→ **Data supplied**:
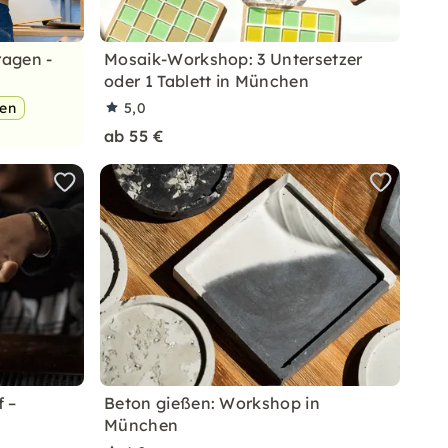
ragen -
Mosaik-Workshop: 3 Untersetzer
oder 1 Tablett in München
pen
5,0
ab 55 €
f –
Beton gießen: Workshop in
München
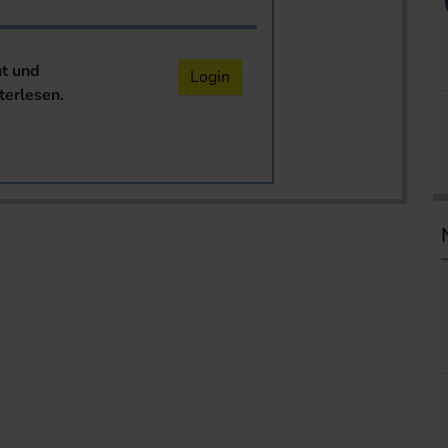
nt und
Login
terlesen.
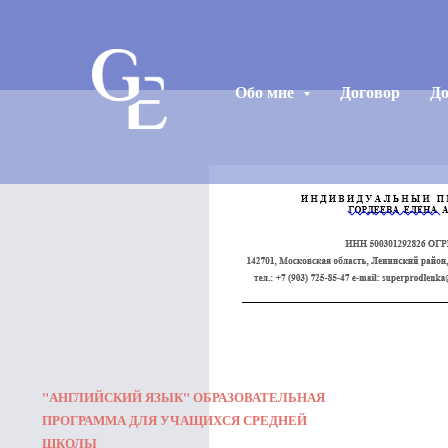
Обо мне
Договор
Д
"АНГЛИЙСКИЙ ЯЗЫК" ОБРАЗОВАТЕЛЬНАЯ
ПРОГРАММА ДЛЯ УЧАЩИХСЯ СРЕДНЕЙ
ШКОЛЫ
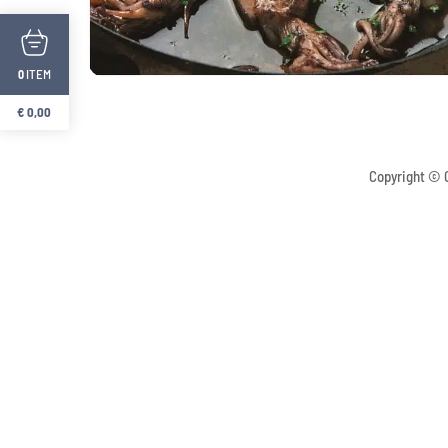
ITEM
0
€
0,00
Copyright © C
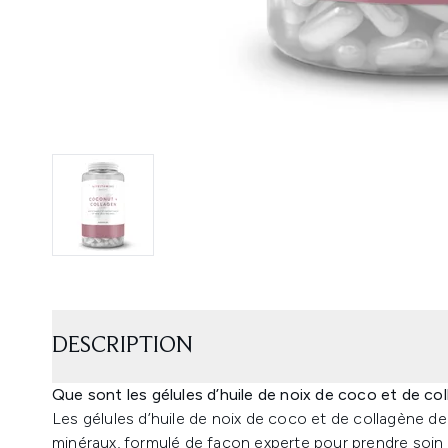
DESCRIPTION
Que sont les gélules d’huile de noix de coco et de co
Les gélules d’huile de noix de coco et de collagène 
minéraux, formulé de façon experte pour prendre soin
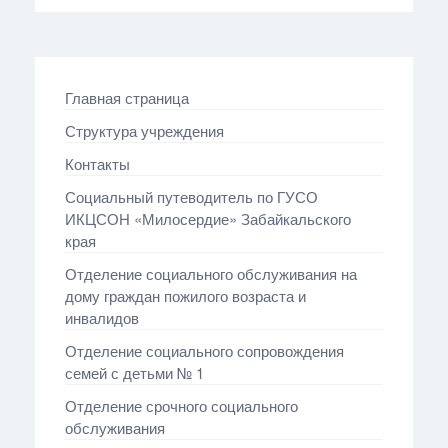
Главная страница
Структура учреждения
Контакты
Социальный путеводитель по ГУСО
ИКЦСОН «Милосердие» Забайкальского
края
Отделение социального обслуживания на
дому граждан пожилого возраста и
инвалидов
Отделение социального сопровождения
семей с детьми № 1
Отделение срочного социального
обслуживания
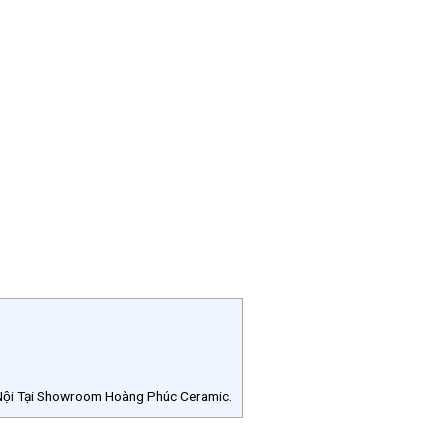
 Nội Tại Showroom Hoàng Phúc Ceramic.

→ **Action item**:
Each line from the one that holds "Отделение срочного социального" through the final line of the data must be retyped exactly; the pictures must not appear.

→ **Exercise answer**:
Отделение срочного социального
обслуживания
 Nội Tại Showroom Hoàng Phúc Ceramic.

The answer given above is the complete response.